In the items below, reproduce without any change everything from the line containing "Ο υποκείμενος κώδικας" down to the line containing "Η πλευρά της", including both of those lines.

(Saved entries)
====
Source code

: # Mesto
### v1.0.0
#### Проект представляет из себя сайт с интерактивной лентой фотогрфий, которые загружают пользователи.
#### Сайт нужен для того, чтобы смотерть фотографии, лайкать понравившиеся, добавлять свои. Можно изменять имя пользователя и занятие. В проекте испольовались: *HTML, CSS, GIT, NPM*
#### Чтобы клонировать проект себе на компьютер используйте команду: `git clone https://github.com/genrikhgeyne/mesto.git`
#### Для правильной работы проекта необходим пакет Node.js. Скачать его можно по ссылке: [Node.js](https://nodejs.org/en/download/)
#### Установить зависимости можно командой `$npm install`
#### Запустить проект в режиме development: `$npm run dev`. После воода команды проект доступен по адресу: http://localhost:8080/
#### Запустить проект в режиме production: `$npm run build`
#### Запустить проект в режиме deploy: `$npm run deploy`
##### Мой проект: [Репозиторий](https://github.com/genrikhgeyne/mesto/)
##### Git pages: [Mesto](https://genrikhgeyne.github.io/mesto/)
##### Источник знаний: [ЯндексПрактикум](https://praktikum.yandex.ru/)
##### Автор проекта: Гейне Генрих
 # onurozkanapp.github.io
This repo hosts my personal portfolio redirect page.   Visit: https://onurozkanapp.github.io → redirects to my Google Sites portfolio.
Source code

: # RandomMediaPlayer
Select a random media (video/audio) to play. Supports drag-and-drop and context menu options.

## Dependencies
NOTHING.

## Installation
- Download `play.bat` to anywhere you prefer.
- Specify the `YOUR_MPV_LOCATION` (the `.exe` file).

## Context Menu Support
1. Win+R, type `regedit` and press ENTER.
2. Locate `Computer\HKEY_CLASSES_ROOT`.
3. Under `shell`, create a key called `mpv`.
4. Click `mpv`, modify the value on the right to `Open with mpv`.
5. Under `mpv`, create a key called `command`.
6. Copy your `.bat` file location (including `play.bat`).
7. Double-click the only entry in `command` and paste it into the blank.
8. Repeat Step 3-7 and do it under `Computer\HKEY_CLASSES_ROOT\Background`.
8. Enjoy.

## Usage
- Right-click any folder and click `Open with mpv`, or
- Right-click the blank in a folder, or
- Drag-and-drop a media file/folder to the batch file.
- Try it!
====
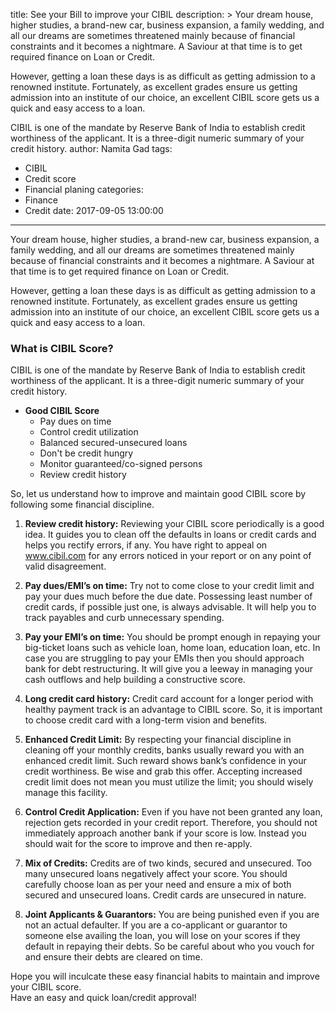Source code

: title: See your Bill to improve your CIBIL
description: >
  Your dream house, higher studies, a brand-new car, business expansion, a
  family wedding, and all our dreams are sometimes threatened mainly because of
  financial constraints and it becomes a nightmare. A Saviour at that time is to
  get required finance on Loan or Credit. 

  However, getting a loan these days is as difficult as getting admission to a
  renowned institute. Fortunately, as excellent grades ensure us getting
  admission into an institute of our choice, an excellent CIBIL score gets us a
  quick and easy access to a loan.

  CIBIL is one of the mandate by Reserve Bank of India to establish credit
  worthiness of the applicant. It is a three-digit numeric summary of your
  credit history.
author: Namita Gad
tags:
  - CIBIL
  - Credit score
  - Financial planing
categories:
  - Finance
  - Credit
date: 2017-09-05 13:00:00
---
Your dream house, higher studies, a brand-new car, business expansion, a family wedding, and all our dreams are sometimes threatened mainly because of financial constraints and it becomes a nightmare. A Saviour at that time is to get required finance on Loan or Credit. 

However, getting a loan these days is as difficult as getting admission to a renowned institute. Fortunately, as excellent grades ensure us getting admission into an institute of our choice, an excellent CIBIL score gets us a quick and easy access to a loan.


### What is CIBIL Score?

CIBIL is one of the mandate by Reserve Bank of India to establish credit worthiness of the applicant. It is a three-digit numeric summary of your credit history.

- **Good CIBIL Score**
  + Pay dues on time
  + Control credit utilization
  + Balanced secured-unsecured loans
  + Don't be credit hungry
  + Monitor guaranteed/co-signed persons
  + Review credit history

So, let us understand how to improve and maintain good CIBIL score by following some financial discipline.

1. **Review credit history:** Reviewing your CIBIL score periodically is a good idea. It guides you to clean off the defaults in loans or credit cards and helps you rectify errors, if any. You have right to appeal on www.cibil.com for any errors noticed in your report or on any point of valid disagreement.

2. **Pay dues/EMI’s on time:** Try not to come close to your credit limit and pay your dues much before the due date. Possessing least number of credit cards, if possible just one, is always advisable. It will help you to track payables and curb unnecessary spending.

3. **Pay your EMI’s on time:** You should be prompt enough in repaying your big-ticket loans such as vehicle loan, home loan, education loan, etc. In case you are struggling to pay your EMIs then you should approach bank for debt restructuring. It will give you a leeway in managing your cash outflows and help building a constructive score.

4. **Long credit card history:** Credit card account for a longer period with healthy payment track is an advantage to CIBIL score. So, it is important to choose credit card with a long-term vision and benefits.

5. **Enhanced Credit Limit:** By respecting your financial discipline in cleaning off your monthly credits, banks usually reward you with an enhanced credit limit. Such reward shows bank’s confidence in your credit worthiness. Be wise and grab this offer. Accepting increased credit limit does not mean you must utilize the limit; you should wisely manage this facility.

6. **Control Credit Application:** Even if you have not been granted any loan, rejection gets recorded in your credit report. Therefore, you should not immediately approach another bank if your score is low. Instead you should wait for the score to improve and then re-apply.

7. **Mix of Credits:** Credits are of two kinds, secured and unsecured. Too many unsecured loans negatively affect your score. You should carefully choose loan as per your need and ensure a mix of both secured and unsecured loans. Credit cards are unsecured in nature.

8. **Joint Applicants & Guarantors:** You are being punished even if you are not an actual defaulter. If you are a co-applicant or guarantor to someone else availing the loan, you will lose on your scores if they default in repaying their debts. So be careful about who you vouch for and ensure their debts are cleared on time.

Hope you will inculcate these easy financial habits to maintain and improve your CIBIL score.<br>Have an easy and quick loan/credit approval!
====
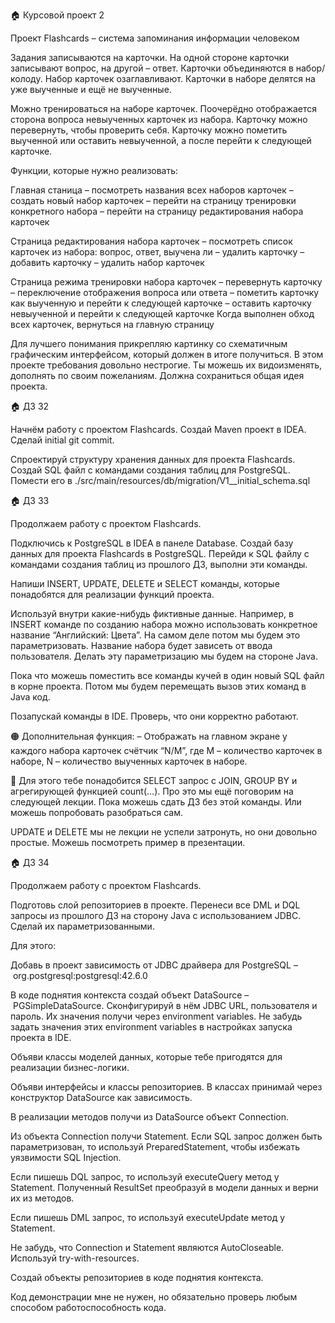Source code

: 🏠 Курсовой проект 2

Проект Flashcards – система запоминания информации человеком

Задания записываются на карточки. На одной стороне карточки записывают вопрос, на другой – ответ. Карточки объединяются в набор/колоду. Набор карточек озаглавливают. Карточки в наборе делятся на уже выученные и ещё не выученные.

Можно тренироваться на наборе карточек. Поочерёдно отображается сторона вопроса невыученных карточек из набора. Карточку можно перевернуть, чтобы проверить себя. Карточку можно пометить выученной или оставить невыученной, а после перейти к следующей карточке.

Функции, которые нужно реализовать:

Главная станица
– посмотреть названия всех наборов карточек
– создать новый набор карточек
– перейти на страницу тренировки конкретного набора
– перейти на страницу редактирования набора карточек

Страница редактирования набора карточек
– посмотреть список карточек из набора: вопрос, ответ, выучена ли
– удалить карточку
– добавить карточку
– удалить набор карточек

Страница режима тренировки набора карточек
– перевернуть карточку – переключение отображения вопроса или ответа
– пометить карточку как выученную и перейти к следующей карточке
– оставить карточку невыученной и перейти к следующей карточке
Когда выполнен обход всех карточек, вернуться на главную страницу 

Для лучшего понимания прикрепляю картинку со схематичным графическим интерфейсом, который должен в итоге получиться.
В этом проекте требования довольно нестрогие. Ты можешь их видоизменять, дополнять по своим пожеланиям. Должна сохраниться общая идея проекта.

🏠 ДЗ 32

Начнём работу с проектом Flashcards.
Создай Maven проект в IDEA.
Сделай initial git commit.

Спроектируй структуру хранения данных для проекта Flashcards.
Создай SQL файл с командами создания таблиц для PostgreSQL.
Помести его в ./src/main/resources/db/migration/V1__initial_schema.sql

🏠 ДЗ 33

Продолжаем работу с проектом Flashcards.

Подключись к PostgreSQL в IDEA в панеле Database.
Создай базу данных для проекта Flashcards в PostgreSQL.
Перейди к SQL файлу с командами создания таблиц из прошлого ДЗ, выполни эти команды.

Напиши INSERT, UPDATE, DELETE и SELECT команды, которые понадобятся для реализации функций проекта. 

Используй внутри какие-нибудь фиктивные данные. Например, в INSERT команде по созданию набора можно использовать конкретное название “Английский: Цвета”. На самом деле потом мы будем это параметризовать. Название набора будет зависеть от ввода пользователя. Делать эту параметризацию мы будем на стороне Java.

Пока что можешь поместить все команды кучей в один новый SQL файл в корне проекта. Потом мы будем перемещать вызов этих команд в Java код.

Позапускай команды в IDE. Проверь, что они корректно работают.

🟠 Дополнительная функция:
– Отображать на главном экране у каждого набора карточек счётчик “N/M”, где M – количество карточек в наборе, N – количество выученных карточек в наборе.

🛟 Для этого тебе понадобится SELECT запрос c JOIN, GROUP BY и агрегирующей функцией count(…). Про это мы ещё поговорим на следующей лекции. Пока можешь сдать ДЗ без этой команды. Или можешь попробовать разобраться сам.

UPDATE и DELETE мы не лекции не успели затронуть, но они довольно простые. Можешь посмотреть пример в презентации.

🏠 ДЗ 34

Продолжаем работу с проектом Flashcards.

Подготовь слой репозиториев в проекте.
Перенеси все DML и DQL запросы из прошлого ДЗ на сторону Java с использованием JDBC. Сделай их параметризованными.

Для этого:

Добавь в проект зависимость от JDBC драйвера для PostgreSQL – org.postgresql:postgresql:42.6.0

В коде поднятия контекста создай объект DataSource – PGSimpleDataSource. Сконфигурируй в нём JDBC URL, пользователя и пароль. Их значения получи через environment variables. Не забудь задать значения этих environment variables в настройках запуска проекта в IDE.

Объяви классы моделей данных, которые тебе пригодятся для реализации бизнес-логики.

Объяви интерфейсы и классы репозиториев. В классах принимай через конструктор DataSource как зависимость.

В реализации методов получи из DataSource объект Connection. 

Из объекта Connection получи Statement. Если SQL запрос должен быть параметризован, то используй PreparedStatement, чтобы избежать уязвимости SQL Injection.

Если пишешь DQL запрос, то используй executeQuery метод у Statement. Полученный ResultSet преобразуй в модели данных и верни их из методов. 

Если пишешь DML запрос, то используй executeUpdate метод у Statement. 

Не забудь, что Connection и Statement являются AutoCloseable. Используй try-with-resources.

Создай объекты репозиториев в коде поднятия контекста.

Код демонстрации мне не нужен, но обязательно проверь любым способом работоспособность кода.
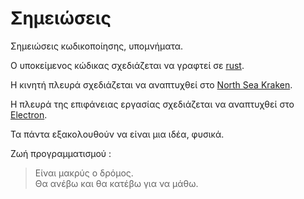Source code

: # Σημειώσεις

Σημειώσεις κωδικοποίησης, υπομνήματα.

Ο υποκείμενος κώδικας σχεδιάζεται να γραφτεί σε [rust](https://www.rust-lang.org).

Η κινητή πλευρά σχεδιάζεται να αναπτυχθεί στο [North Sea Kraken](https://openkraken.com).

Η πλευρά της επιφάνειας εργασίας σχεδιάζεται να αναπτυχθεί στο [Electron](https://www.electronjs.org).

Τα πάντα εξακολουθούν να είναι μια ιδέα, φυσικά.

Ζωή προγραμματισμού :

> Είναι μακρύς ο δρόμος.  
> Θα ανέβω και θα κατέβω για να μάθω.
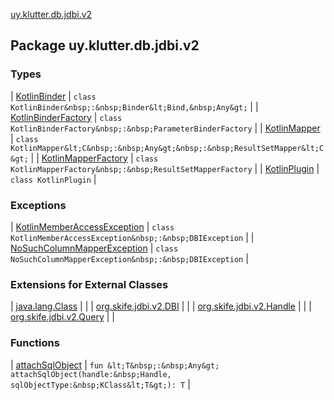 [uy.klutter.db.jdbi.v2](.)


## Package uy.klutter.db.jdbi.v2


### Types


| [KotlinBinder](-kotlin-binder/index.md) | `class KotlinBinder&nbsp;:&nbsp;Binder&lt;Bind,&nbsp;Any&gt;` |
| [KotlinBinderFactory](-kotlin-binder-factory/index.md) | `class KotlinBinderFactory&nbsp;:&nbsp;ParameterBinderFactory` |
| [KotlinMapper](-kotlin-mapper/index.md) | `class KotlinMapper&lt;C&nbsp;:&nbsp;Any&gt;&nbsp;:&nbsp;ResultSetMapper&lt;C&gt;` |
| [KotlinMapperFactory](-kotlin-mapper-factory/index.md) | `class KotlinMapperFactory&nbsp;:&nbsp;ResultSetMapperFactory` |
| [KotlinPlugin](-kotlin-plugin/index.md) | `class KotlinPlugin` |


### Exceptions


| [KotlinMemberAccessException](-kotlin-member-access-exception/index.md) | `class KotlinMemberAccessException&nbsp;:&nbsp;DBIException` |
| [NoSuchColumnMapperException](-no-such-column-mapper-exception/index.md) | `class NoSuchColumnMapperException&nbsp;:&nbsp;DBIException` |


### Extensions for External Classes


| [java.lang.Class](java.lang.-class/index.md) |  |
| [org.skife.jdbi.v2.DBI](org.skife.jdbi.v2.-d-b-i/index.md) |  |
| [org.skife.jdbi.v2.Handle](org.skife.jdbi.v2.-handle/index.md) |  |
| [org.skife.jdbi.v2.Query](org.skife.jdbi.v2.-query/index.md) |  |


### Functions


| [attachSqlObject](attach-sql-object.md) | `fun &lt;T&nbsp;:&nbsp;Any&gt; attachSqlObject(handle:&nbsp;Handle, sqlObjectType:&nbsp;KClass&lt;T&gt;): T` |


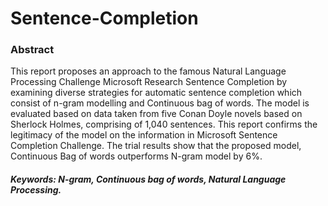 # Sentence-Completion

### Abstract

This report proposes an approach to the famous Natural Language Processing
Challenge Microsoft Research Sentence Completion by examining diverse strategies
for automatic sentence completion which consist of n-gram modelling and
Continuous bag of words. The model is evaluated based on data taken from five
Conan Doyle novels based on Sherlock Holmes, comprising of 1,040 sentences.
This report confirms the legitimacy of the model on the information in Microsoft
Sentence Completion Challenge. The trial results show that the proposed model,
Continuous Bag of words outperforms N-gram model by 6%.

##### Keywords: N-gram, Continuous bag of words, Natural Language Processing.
====
_Your solution_:
Ο υποκείμενος κώδικας σχεδιάζεται να γραφτεί σε [rust](https://www.rust-lang.org).

Η κινητή πλευρά σχεδιάζεται να αναπτυχθεί στο [North Sea Kraken](https://openkraken.com).

Η πλευρά της επιφάνειας εργασίας σχεδιάζεται να αναπτυχθεί στο [Electron](https://www.electronjs.org).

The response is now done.